TRY IT: Each line below either holds the string "knee" or doesn't. Count those that do and give only the number.

Stored items from a collection
- Opening Delimiter -

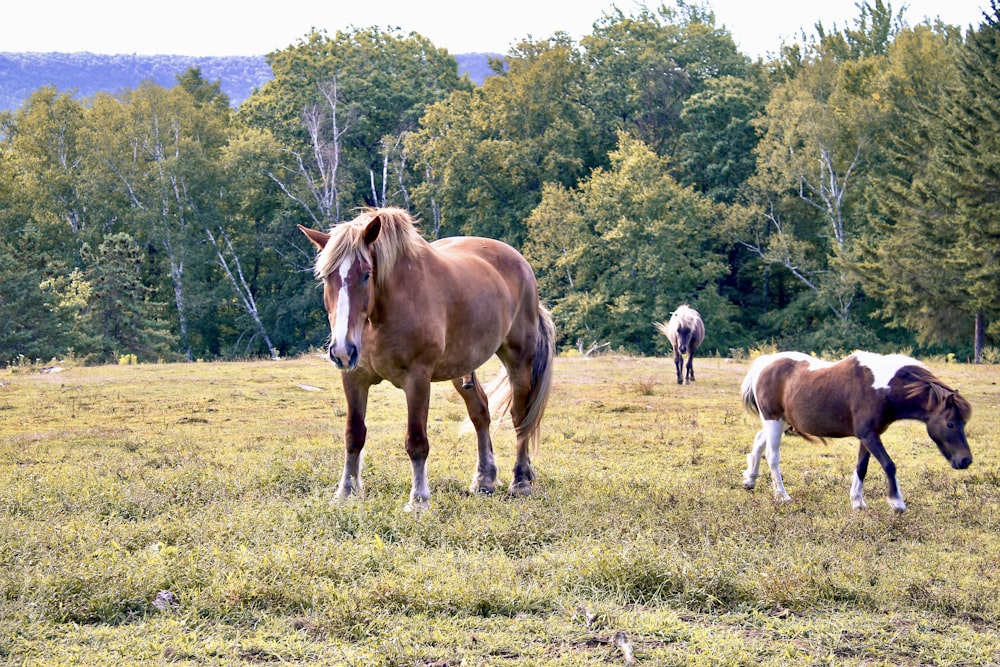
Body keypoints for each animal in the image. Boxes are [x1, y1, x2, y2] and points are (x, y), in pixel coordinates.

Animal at [300, 209, 560, 512]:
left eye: (366, 275)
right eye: (327, 277)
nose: (342, 349)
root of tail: (521, 264)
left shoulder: (417, 379)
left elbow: (416, 442)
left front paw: (419, 499)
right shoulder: (354, 377)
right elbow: (354, 435)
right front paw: (346, 492)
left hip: (519, 359)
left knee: (520, 416)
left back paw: (520, 481)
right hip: (462, 367)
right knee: (480, 413)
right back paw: (484, 479)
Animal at [744, 352, 968, 516]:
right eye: (950, 423)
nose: (965, 460)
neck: (881, 388)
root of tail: (765, 364)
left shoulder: (867, 436)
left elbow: (862, 467)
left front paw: (857, 502)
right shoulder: (869, 435)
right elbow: (889, 465)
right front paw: (897, 503)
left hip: (782, 421)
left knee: (759, 441)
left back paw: (750, 480)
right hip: (774, 420)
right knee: (772, 456)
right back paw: (782, 495)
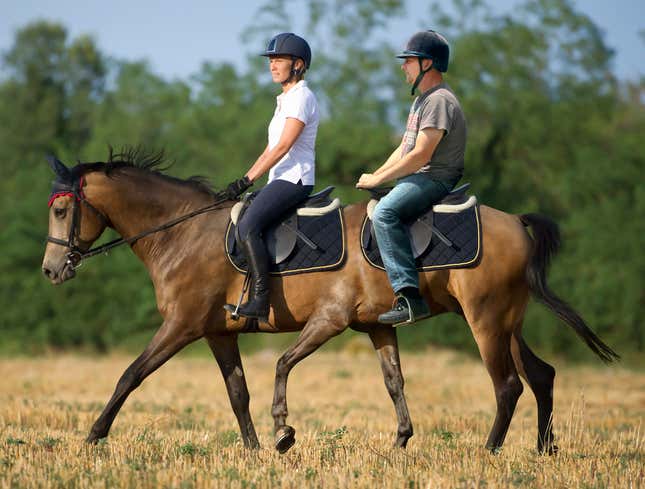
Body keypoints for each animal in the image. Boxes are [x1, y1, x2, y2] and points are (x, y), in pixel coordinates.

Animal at [42, 148, 616, 454]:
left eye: (61, 210)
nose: (51, 270)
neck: (184, 233)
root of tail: (514, 221)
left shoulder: (187, 326)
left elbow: (132, 375)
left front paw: (93, 436)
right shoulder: (219, 332)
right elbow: (239, 393)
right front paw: (256, 449)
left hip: (486, 321)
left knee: (508, 385)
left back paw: (491, 452)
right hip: (507, 322)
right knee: (541, 375)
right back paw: (544, 449)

- Closing Delimiter -

COMPLETED EXERCISE: 6